Kate Bulkley, Media Analyst.

Media Money: Mobile and internet TV

By Kate Bulkley

Broadcast News

For Broadcast September 13, 2007

Can television ever be as attractive to advertisers as the internet?

Google chief technology officer Vincent Dureau believes audience fragmentation is a good thing for advertising on TV. If good in this sense means 'good like a poke in the eye with a sharp stick', I think we would all agree.

Funnily enough, that is exactly what the world's largest search engine/increasingly dominant advertising placement powerhouse/content aggregator does mean. Google's reasoning goes like this: TV advertising will become more cost-effective only as TV people learn how to count better who is watching what, and when. Once that happens, advertising on TV will bounce back.

The problem is that this rosy future is still far away. Unlike the online environment, broadcast TV is still tied (for the most part) to antediluvian audience measurement systems. While Google is able to tabulate and enumerate down to the last mouse click, TV is stuck with systems more akin to sticking a finger up in the wind. In the pre-Google days, broadcast TV had a leg-up because of its wide distribution. Multichannel TV gnawed away, but it was when media went online that the wide distribution of broadcast TV channels paled against the worldwide, interactive footprint of the web.

If that weren't enough, Google is becoming a content aggregator (licensing content rather than simply linking to it) as well as a content maker (users are asked to add their comments to stories, thereby creating Google content).

Content aggregation, and the ability to search for content and be linked to it, is what matters to users and, it follows, to advertisers. The broadcast business has to learn to count better, and fast.

Should the future of mobile TV be driven by the market?

The implosion that was the BT Movio mobile TV service should not be taken as a body blow to the prospects for mobile telly.
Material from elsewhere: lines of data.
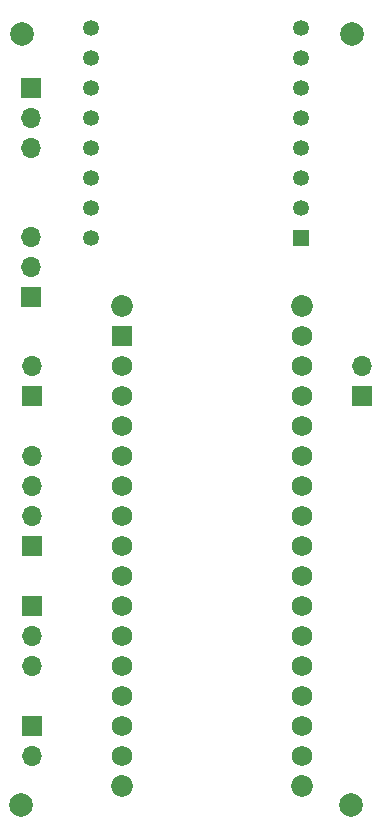
<source format=gbs>
%TF.GenerationSoftware,KiCad,Pcbnew,(5.1.10)-1*%
%TF.CreationDate,2021-08-05T17:04:43+02:00*%
%TF.ProjectId,kiCAD_projects,6b694341-445f-4707-926f-6a656374732e,rev?*%
%TF.SameCoordinates,Original*%
%TF.FileFunction,Soldermask,Bot*%
%TF.FilePolarity,Negative*%
%FSLAX46Y46*%
G04 Gerber Fmt 4.6, Leading zero omitted, Abs format (unit mm)*
G04 Created by KiCad (PCBNEW (5.1.10)-1) date 2021-08-05 17:04:43*
%MOMM*%
%LPD*%
G01*
G04 APERTURE LIST*
%ADD10O,1.700000X1.700000*%
%ADD11R,1.700000X1.700000*%
%ADD12R,1.350000X1.350000*%
%ADD13C,1.350000*%
%ADD14C,1.850000*%
%ADD15R,1.727200X1.727200*%
%ADD16C,1.727200*%
%ADD17C,2.000000*%
G04 APERTURE END LIST*
D10*
%TO.C,J5*%
X515147560Y567730640D03*
D11*
X515147560Y565190640D03*
%TD*%
D10*
%TO.C,J3*%
X487205020Y567710320D03*
D11*
X487205020Y565170320D03*
%TD*%
D12*
%TO.C,U1*%
X509905000Y578612000D03*
D13*
X509905000Y581152000D03*
X509905000Y583692000D03*
X509905000Y586232000D03*
X509905000Y588772000D03*
X509905000Y591312000D03*
X509905000Y593852000D03*
X509905000Y596392000D03*
X492125000Y596392000D03*
X492125000Y593852000D03*
X492125000Y591312000D03*
X492125000Y588772000D03*
X492125000Y586232000D03*
X492125000Y583692000D03*
X492125000Y581152000D03*
X492125000Y578612000D03*
%TD*%
D14*
%TO.C,A1*%
X510057400Y532155400D03*
X494817400Y532155400D03*
X510057400Y572795400D03*
X494817400Y572795400D03*
D15*
X494817400Y570255400D03*
D16*
X494817400Y567715400D03*
X494817400Y565175400D03*
X494817400Y562635400D03*
X494817400Y560095400D03*
X494817400Y557555400D03*
X494817400Y555015400D03*
X494817400Y552475400D03*
X494817400Y549935400D03*
X494817400Y547395400D03*
X494817400Y544855400D03*
X494817400Y542315400D03*
X494817400Y539775400D03*
X494817400Y537235400D03*
X494817400Y534695400D03*
X510057400Y534695400D03*
X510057400Y537235400D03*
X510057400Y539775400D03*
X510057400Y542315400D03*
X510057400Y544855400D03*
X510057400Y547395400D03*
X510057400Y549935400D03*
X510057400Y552475400D03*
X510057400Y555015400D03*
X510057400Y557555400D03*
X510057400Y560095400D03*
X510057400Y562635400D03*
X510057400Y565175400D03*
X510057400Y567715400D03*
X510057400Y570255400D03*
%TD*%
D10*
%TO.C,J2*%
X487045000Y586226920D03*
X487045000Y588766920D03*
D11*
X487045000Y591306920D03*
%TD*%
D10*
%TO.C,J1*%
X487189780Y534692860D03*
D11*
X487189780Y537232860D03*
%TD*%
D10*
%TO.C,J4*%
X487205020Y560097940D03*
X487205020Y557557940D03*
X487205020Y555017940D03*
D11*
X487205020Y552477940D03*
%TD*%
D10*
%TO.C,J6*%
X487202480Y542315400D03*
X487202480Y544855400D03*
D11*
X487202480Y547395400D03*
%TD*%
D10*
%TO.C,J7*%
X487045000Y578627240D03*
X487045000Y576087240D03*
D11*
X487045000Y573547240D03*
%TD*%
D17*
%TO.C,H1*%
X486349040Y595858600D03*
%TD*%
%TO.C,H2*%
X514291580Y595866220D03*
%TD*%
%TO.C,H3*%
X486232200Y530555200D03*
%TD*%
%TO.C,H4*%
X514167120Y530598380D03*
%TD*%
M02*

</source>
If the misadventure proves anything, it is that getting the service and the content right (not to mention the handset) is a lot more important than what technology (in this case, DAB) is used.

The BT Movio lesson is one the European Commission should heed, but the EU's media and information society commissioner, Viviane Reding, has decided to play favourites.

New technology such as DVB-H and MediaFlo is required to deliver more mobile content to more people at a better resolution - and Reding favours DVB-H. This is a mistake, not because DVB-H is a bad technology (it isn't), but because although setting standards can help new businesses develop, picking technology winners can just as easily slow markets down.

At IBC this week Reding's position came under fire from several quarters, with a feeling that letting the market decide which technology to adopt would be a better idea.

In the UK, the amount of spectrum available for broadcast mobile TV is still under heated discussion. Given Ofcom's pro-market forces attitude, an auction seems likely. Shouldn't an auction also be applied to mobile technology?

The winning technology for mobile TV won't necessarily be the best one (remember Betamax and VHS), but as long as Reding doesn't turn favouritism into a mandate, it will be the best implemented. At least it will have been chosen by the companies who will be using it, rather than by a political body.

Given Sky's track record in making attractive services it should be watched - it has already held two trials with MediaFlo and was a content provider in the DVB-H trial in Oxford. Which technology will win out? My guess is the answer involves Sky.

Now what's the spread bet on which one will emerge victorious? For my betting, the answer includes the word Sky.

DVB-H has launched in several European markets, and in Italy subscribers to the Hutchison's 3 Italia service hit 600,000 in June. The company says its DVB-H subs spend 60% more than the average 3G users.

Meanwhile, in the US MediaFlo has deals with Verizon and AT&T, which together account for just under half the country's mobile phone subscribers.